Wednesday, August 25, 2010

The Two Cultures by C. P. Snow

Historically, there is ample evidence that science has progressed steadily for thousands of years starting in astronomy from the Egyptians, Babylonians and Chinese c 3000 BC; to Pythagoras’ Music of the Spheres, c 580 BC; to Aristotle who many believe was the founder of science, c 384 BC; to Euclid’s mathematics, c 325 BC; to Archimedes practical discoveries, c 290 BC; through years to Copernicus’ sun-centered universe in 1503; to Kepler’s laws of planetary motion in 1609; to Galileo’s planetary discovery in 1609; and the list goes on and on including scientists to the present. This vast listing of scientists continues throughout time and fills volumes of books with thousands of scientists who have contributed in all fields of science to the present. (This initial listing of scientists is included in The Science Book, 2001, edited by Peter Tallack.) Science teachers call this huge collection of scientific discoveries over the years by thousands of scientists the ‘house-of-cards’ that science is built upon where one discovery, theory, law, etc. builds upon and supports another discovery in an endless chain which is ultimately categorized as the sciences of astronomy, physics, chemistry, biology, etc. or collectively, science. The actual use of the word scientist first appeared in an article in 1834 by a Mrs. Summerville. (Quarterly Review, 101, 1834, 59)

Over time the benefits from science seemed to level the playing field between science and the literary world giving hope for a better future for mankind. The book by British chemist, novelist, and government official C. P. Snow, The Two Cultures, is frequently referenced to illustrate the division between science and literature. He defined these two cultures as polar groups: on one side the literary intellectuals who identified themselves as true intellectuals to the exclusion of the other group, the scientists. Snow summarizes:

The non-scientists have a rooted impression that the scientists are shallowly optimistic, unaware of man’s condition. One the other hand, the scientists believe that the literary intellectuals are totally lacking in foresight, particularly unconcerned with their brother men, in a deep sense anti-intellectual, anxious to restrict both art and thought to the existential moment. (page 5)
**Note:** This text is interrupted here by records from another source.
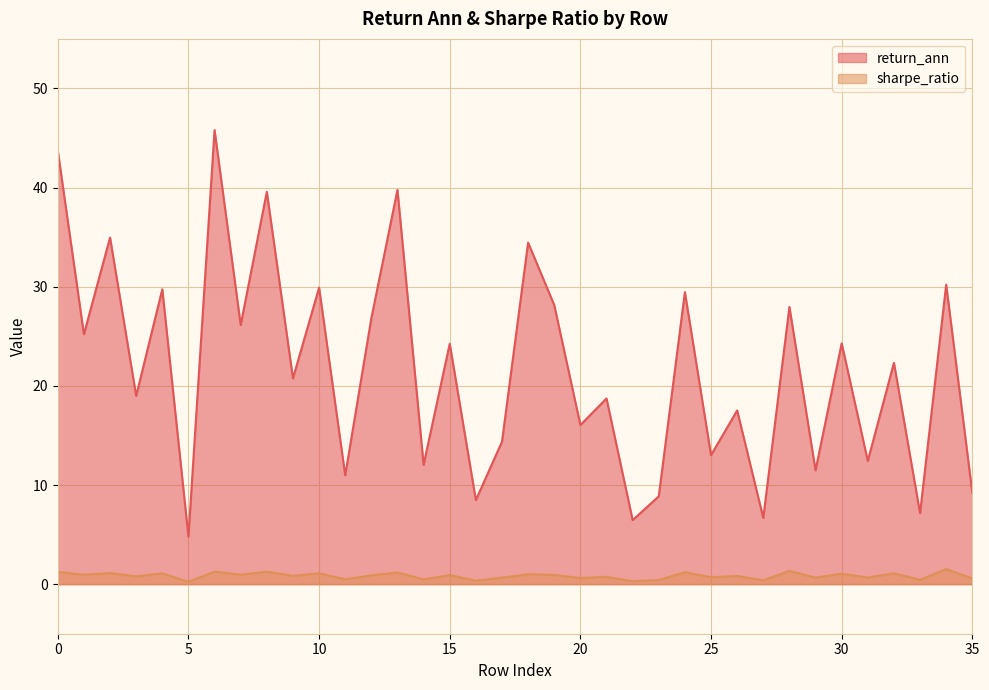

What value does the return_ann series have at 5?

4.8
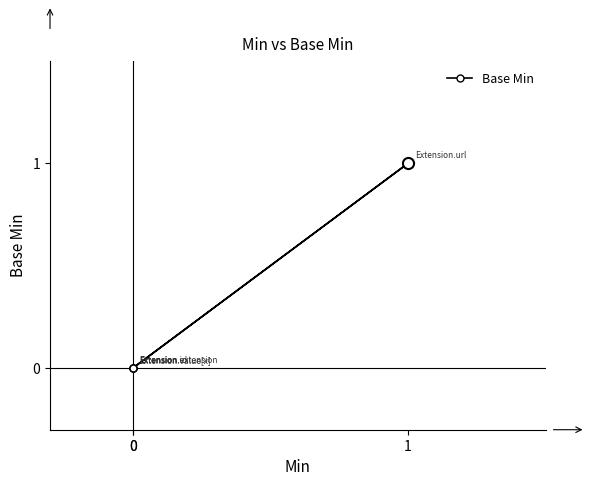

Count the number of categories in the chart.

5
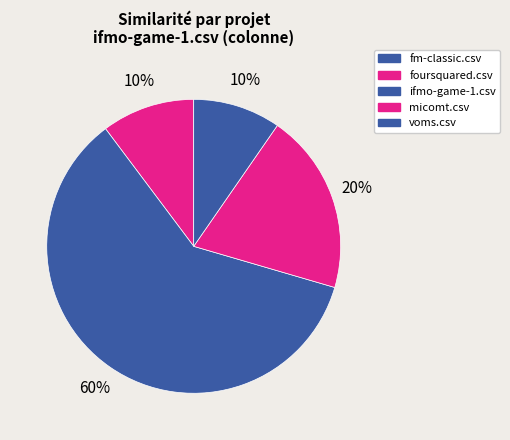

Which slice represents more than half of the pie?

ifmo-game-1.csv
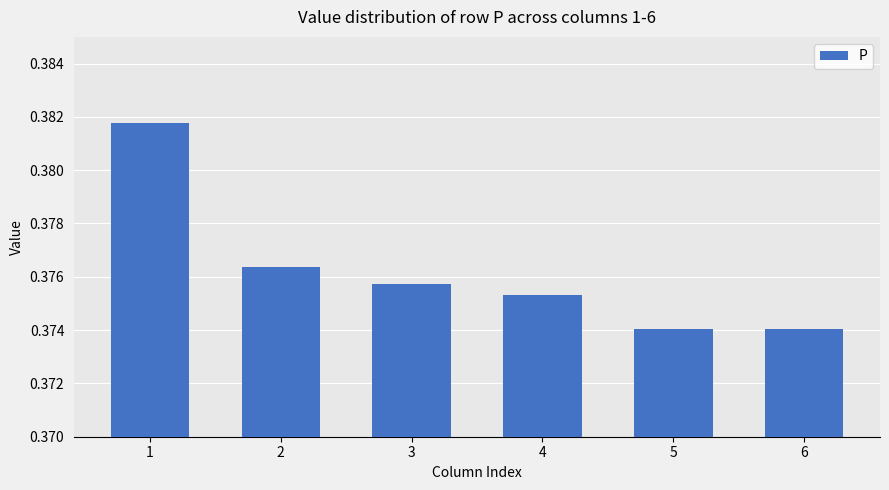

Is it true that the value at 2 is 0.5?

False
In the famous Rede lecture/debate at Cambridge in 1959 between Snow, the advocate for scientific education and F. R. Leavis, a leading literary figure, Snow titled his lecture The Two Cultures and the Scientific Revolution. His address focuses on those two polar groups - literary intellectuals (natural Luddites) and scientists. Snow notes scientists’ optimism and moral component to ‘get things done’ to improve the plight of humanity versus literature which changes more slowly being more content to document the human condition. His frustration is clear, in response to the attack by the literary intellectuals on the illiteracy of scientists, when he asks how many non-scientists know the Second Law of Thermodynamics. Snow states: “Their response was cold: it was also negative. Yet I was asking something which is about the scientific equivalent of: Have you read a work of Shakespeare’s?” (page 15)

The transformation of society from agriculture to an industrial-scientific one led to many advances in improvements in health, nutrition, and overall well being that dramatically benefited humankind. But as Snow points out that as science organizes a society for industry, leading to positive benefits for mankind, science also makes it easier to organize mankind for war and other negative outcomes. The continued change, via science, from an industrial society to an atomic, electrical, technological society and soon a nano/robotic/genetic one is truly a scientific revolution, and one that continues to yield both positive and negative results. One question is how ignorant have scientists been in respect to the applications of their discoveries? In 1933, Ernest Rutherford, the scientist who discovered the nucleus of the atom, did not believe that nuclear energy would ever be released, yet a few years later at the University of Chicago, the nuclear scientist Enrico Fermi started the first controlled chain reaction of uranium which ultimately lead to the development of the atomic era. This single event epitomizes the inability of great scientists to foresee the application of their discoveries. This is undoubtedly why Leavis, of the other culture, would question those who believe that science will solve all of our problems.